WORK REQUIRED: Please go line by line through the material and copy each one containing the word "lines".
BEGIN SUPPLIED RECORDS
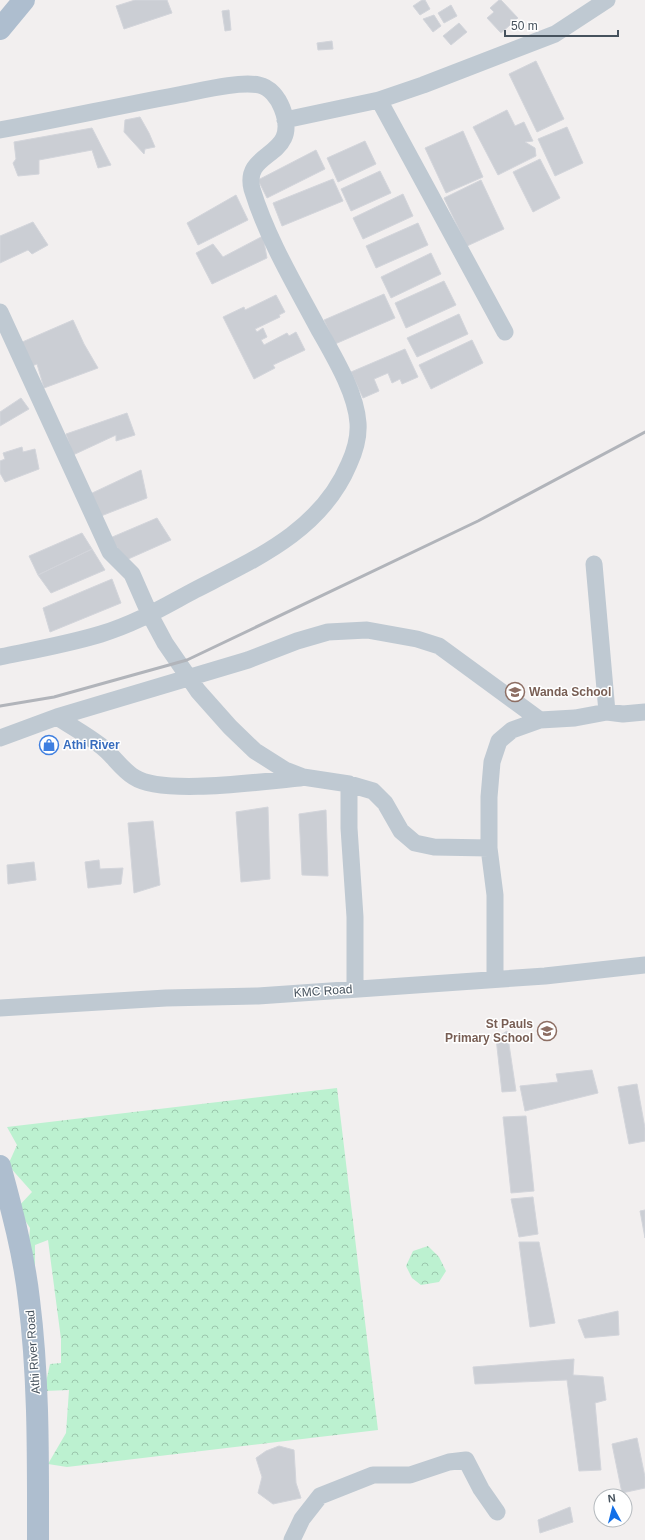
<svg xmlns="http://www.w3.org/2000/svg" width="645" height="1540" font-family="Arial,sans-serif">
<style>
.forest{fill:url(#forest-crowns)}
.building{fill:#cbced4;stroke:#d3d5db}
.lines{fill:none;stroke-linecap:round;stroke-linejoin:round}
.minor{stroke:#bfc9d2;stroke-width:17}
.major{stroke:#aebecf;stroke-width:22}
.rail{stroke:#b1b4ba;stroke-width:3}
.labels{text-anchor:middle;stroke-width:3;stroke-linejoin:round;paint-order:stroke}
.education-label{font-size:12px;font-weight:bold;fill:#785e54;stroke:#fff;text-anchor:start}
.shop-label{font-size:12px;font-weight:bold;fill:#366cbe;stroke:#fff;text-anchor:start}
.street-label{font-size:12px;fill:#46525d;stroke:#fff}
</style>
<defs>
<pattern id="forest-crowns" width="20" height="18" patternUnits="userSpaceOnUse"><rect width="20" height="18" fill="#bcf1d0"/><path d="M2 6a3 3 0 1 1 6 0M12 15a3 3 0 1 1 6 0" fill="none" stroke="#9bc6ac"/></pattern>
</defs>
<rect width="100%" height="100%" fill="#f2efef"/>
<path class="forest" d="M 337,1088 L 378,1430 L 67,1467 L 48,1464 L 66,1433 L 69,1390 L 44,1391 L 50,1364 L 61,1363 L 61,1339 L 48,1240 L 35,1245 L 35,1276 L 28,1254 L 30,1228 L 17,1208 L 32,1192 L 8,1165 L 17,1145 L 7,1127 Z
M 428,1246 L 439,1257 L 446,1271 L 439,1282 L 421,1285 L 412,1278 L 406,1266 L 413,1251 Z"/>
<path class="building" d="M 135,0 L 167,0 L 172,13 L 124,29 L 116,6 Z
M 422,0 L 425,0 L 430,9 L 420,15 L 413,6 Z
M 499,0 L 501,0 L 518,18 L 501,33 L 487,18 L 494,12 L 490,8 Z
M 451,5 L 457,16 L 444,23 L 438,13 Z
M 229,10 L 231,30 L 225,31 L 222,11 Z
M 434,15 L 441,26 L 433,32 L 423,19 Z
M 459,23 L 467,32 L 451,45 L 443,36 Z
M 332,41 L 333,49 L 318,50 L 317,43 Z
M 536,61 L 564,119 L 537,132 L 509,74 Z
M 507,110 L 515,126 L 524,122 L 533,141 L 525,142 L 535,148 L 536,156 L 498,175 L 473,127 Z
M 140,117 L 149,133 L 155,147 L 145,149 L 144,154 L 124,132 L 125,120 Z
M 567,127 L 583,163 L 555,176 L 538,139 Z
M 92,128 L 111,165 L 98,168 L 92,150 L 39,160 L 39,174 L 18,176 L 13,163 L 16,159 L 14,142 Z
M 463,131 L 483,177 L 446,193 L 425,148 Z
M 365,141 L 376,164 L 338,182 L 327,158 Z
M 316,150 L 325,169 L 267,198 L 258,180 Z
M 540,159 L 560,198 L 533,212 L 513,172 Z
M 380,171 L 391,193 L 351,211 L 341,189 Z
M 333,179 L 343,201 L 282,226 L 273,203 Z
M 481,180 L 504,229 L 467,246 L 444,198 Z
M 403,194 L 413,216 L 363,239 L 353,218 Z
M 236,195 L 248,220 L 198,245 L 187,223 Z
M 33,222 L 48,245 L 32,254 L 28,250 L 0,263 L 0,236 Z
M 418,223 L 428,245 L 376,268 L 366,246 Z
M 263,236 L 267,258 L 212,284 L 196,253 L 213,244 L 223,257 Z
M 431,253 L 441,274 L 391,298 L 381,277 Z
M 444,281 L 456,305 L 406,328 L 395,303 Z
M 384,294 L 395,318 L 335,344 L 324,320 Z
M 276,295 L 285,312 L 279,315 L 280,317 L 255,329 L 257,332 L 263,328 L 267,337 L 261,340 L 264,345 L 287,333 L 289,336 L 296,332 L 305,350 L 273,365 L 275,368 L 254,379 L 223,317 L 244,307 L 245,310 Z
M 459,314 L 468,334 L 417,357 L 407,338 Z
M 73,320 L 84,344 L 98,368 L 44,388 L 37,364 L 32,366 L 20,343 Z
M 472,340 L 483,363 L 431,389 L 419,365 Z
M 405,349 L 418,377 L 402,384 L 400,379 L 392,383 L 388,373 L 374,379 L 379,391 L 363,398 L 351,372 Z
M 21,398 L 29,409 L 0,426 L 0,412 Z
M 127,413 L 135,435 L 116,441 L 116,435 L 73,455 L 66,434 Z
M 22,447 L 23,452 L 35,449 L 39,469 L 5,482 L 0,473 L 0,461 L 5,459 L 3,453 Z
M 141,470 L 147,498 L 101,516 L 88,495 Z
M 157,518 L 171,540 L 126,560 L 110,538 Z
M 82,533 L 92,549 L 38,575 L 29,556 Z
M 92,549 L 105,570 L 51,593 L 38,575 Z
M 112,579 L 121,603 L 50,632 L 43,608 Z
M 268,807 L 270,879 L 241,882 L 236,812 Z
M 326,810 L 328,876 L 302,875 L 299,814 Z
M 153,821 L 160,885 L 134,893 L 128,823 Z
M 99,860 L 100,869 L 123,868 L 121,884 L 88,888 L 85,862 Z
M 34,862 L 36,880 L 8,884 L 7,865 Z
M 507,1031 L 516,1091 L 502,1092 L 496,1038 Z
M 592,1070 L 598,1093 L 525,1111 L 520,1086 L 558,1082 L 556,1074 Z
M 637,1084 L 645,1128 L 645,1141 L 629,1144 L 618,1087 Z
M 526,1116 L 534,1191 L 511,1193 L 503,1117 Z
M 533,1197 L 538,1234 L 519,1237 L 511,1199 Z
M 645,1210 L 645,1238 L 640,1211 Z
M 519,1242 L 539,1242 L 555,1323 L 530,1327 Z
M 618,1311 L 619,1335 L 585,1338 L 578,1320 Z
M 574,1359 L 573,1375 L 603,1377 L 606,1400 L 595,1403 L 601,1470 L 579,1471 L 567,1380 L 475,1384 L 473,1367 Z
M 637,1438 L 645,1477 L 645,1488 L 622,1493 L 612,1444 Z
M 279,1446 L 294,1450 L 296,1483 L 301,1498 L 273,1504 L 258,1493 L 262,1477 L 256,1458 L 266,1451 Z
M 570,1507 L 573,1522 L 540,1533 L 538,1520 Z"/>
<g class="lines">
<path class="minor" d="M 379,100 L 505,332
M 285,120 L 379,100 L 423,85 L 555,34 L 607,0
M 0,130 C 60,119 119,106 178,95 C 200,91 238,81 259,85 C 270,87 278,98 282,108 C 302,159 242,149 252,189 C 267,238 294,283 318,328 C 333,355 356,392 358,423 C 359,437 355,451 349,464 C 321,531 255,559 195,590 C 163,607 137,623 101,634 C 68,644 34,650 0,657
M 0,312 L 110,552 L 132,574 L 150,615 L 165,643 L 198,691 L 230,727 L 255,751 L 285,770 L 303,777 L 349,784 L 373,791 L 385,803 L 401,831 L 415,843 L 434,847 L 489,848
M 594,564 L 607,712
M 57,717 C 72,727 87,735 101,746 C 113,755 121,769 134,777 C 162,796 264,781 300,778
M 0,738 L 57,717 L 248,660 L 297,641 L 328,632 L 367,630 L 417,639 L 439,646 L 540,720
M 349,784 L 349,828 L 355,917 L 355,988
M 495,979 L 495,895 L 489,848 L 489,797 L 492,762 L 499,741 L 512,730 L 540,720 L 575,718 L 607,712 L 623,714 L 645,712
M 0,1008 L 166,998 L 258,996 L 545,976 L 645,965
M 292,1540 L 302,1519 L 320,1496 L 373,1475 L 410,1475 L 449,1462 L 466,1460 L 481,1489 L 497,1512"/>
<path class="major" d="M 0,29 L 24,0
M 0,1166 C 12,1210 24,1255 29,1300 C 39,1379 38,1460 38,1540"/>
<path class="rail" d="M 0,706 L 54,697 L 187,660 L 478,521 L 645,432"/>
</g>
<defs>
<g id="school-ring" transform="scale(1)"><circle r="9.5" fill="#fff" stroke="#8d6e63" stroke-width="1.5"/><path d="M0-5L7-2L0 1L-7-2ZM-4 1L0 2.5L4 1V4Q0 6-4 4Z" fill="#8d6e63"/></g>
<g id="shop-ring" transform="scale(1)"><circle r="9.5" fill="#fff" stroke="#3f7fe0" stroke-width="1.5"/><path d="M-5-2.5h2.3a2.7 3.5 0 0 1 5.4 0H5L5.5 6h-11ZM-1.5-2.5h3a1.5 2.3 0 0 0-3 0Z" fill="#3f7fe0"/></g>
</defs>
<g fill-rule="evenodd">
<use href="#school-ring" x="515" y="692"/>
<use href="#shop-ring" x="49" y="745"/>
<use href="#school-ring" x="547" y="1031"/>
</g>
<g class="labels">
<g class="education-label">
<text x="529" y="696">Wanda School</text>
<text x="533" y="1028" text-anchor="end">St Pauls<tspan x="533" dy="14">Primary School</tspan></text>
</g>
<g class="shop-label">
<text x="63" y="749">Athi River</text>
</g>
<g class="street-label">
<text transform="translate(323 991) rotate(-4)" y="4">KMC Road</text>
<text transform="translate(33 1352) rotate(-94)" y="4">Athi River Road</text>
</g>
</g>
<g transform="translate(613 1508) rotate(353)"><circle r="19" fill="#ffffff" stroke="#b5babe"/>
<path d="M0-3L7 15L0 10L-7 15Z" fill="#126fe8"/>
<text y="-6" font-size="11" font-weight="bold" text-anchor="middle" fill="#46525d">N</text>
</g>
<path d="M505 30v6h113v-6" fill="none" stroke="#46525d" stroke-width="2"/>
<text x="511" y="30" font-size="12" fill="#46525d" stroke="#ffffff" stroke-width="3" paint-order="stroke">50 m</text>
</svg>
END SUPPLIED RECORDS
RESULT OF THIS EXERCISE:
.lines{fill:none;stroke-linecap:round;stroke-linejoin:round}
<g class="lines">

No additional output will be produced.